(a) We need to calculate the standard deviation for the sample, size n=50. This is a binary case, because we are only considering brown eyes or not-brown eyes. The proportion p of brown eyes in the sample=15/50=0.3. The mean is np=15.
The standard deviation of the sample is taken to be √(p(1-p)/n)=√(0.3×0.7/50)=0.065 approx.

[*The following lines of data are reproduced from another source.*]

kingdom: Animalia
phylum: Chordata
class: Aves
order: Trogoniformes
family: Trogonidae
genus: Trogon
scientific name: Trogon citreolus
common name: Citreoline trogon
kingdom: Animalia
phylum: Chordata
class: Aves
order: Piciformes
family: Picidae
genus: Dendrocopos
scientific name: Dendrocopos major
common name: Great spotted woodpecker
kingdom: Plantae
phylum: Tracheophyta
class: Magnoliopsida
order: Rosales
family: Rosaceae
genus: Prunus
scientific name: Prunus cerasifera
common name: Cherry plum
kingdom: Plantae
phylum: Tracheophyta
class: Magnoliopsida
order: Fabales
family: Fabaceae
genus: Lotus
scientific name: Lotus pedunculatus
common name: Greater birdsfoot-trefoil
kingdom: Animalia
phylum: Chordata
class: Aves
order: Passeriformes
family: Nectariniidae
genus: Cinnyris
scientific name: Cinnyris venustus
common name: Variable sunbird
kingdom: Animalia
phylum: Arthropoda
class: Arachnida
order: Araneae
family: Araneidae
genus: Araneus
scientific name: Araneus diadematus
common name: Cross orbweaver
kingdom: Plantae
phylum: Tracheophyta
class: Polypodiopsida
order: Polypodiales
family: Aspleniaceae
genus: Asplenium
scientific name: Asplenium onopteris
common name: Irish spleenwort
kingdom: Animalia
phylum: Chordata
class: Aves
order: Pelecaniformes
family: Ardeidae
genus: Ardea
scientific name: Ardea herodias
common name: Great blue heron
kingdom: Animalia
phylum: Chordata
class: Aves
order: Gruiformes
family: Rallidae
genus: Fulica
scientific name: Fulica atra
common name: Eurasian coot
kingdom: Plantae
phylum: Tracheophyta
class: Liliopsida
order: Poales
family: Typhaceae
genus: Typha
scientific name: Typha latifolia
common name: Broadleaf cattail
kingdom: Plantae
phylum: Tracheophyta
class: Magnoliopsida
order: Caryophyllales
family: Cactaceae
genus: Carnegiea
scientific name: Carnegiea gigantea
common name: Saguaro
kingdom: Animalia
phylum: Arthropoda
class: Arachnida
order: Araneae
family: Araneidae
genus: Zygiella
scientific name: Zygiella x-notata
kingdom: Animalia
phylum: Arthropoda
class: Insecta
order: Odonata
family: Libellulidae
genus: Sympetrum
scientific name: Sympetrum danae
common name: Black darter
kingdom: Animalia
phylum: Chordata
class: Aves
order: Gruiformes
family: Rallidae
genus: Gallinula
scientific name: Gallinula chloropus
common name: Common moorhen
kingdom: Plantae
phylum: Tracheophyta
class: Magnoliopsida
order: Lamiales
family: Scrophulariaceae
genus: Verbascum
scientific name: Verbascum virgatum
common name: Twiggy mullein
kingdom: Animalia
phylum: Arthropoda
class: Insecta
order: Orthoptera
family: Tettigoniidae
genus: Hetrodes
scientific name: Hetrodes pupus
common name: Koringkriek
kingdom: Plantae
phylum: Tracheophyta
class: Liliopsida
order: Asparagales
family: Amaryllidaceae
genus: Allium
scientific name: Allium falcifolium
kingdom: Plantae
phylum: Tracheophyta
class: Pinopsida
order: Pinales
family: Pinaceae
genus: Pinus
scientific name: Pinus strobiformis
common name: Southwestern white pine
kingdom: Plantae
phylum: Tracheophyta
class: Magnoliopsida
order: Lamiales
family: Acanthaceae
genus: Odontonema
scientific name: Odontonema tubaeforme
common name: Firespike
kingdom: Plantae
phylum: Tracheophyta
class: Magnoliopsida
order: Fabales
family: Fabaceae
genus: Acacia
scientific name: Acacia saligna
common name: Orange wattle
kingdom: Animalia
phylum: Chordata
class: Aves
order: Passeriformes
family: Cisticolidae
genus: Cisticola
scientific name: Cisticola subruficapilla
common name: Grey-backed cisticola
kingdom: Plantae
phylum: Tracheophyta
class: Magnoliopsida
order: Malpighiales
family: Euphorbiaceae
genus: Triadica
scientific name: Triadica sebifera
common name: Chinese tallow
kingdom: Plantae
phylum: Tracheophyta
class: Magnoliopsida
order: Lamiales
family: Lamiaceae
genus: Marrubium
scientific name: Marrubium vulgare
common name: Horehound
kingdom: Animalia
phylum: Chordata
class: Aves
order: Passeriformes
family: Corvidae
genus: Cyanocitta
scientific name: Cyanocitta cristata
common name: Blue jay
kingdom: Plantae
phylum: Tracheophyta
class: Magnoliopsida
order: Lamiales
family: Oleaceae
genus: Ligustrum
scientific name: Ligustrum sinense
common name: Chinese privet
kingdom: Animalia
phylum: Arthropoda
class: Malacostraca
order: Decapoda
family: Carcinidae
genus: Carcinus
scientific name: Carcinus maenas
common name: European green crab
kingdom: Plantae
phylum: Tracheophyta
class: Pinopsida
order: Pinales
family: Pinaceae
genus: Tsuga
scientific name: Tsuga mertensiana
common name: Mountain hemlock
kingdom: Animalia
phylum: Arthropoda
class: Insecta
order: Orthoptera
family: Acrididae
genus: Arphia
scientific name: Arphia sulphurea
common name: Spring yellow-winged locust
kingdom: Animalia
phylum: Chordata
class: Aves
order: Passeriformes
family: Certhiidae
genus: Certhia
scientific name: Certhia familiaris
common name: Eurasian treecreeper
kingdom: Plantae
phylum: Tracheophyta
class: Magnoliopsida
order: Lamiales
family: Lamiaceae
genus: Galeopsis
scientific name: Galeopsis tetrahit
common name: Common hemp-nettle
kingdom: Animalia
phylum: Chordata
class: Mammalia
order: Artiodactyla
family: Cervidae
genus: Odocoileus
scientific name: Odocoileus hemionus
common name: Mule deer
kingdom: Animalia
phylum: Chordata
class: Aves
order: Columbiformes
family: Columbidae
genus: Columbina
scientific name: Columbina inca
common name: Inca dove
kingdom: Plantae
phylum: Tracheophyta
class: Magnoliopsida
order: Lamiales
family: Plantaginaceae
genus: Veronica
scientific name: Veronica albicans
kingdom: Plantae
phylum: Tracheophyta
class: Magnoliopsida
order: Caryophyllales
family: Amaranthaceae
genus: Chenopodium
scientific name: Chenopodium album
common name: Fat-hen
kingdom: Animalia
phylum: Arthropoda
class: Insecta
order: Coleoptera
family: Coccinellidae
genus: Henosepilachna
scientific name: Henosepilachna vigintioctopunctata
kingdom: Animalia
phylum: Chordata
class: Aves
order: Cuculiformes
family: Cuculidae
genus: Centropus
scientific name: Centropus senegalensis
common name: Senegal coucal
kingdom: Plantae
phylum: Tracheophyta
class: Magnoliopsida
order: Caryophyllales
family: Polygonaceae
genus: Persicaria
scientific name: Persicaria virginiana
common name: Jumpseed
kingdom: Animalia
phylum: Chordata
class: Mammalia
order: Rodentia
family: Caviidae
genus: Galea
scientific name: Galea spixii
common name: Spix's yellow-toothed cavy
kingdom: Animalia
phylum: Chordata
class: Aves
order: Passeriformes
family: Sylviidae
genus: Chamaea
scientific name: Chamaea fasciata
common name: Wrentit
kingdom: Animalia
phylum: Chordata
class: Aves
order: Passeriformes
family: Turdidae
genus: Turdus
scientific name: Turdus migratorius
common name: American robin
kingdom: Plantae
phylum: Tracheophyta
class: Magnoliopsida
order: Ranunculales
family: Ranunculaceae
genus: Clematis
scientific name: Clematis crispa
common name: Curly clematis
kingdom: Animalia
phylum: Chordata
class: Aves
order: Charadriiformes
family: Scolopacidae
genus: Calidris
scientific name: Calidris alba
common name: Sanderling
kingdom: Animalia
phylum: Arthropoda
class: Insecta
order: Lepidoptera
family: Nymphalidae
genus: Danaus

A confidence interval of 95% in a normal distribution is 95% the area beneath the symmetrical bell-shaped curve. The total area under the two tails of the distribution is 5% so each tail covers 2.5%, and this is the significance level we use. If we use the t distribution table we need to look up the required Z value (this is the number of standard deviations from the mean, to the left and right) according to the degrees of freedom, taken to be n-1, that is, 49. From the table Z=2.01.
This is the critical number of standard deviations from the mean proportion, which gives us 2.01×0.065=0.13 approx. The confidence interval is therefore 0.3±0.13=[0.17,0.43].
(b) 22%=0.22 which lies within the 95% confidence interval, so the claim can't be rejected, and by default the statistics seem to support the claim of 22% of the population having brown eyes.
(c) We need to find n which gives us a CI of [0.26,0.28]. Take 1.96 to be the critical Z value for large n. Therefore 1.96s=0.01, where s=√(p(1-p)/n)=0.01/1.96=0.0051 where p=0.27. 0.1971/n=0.000026, n=7581 approx.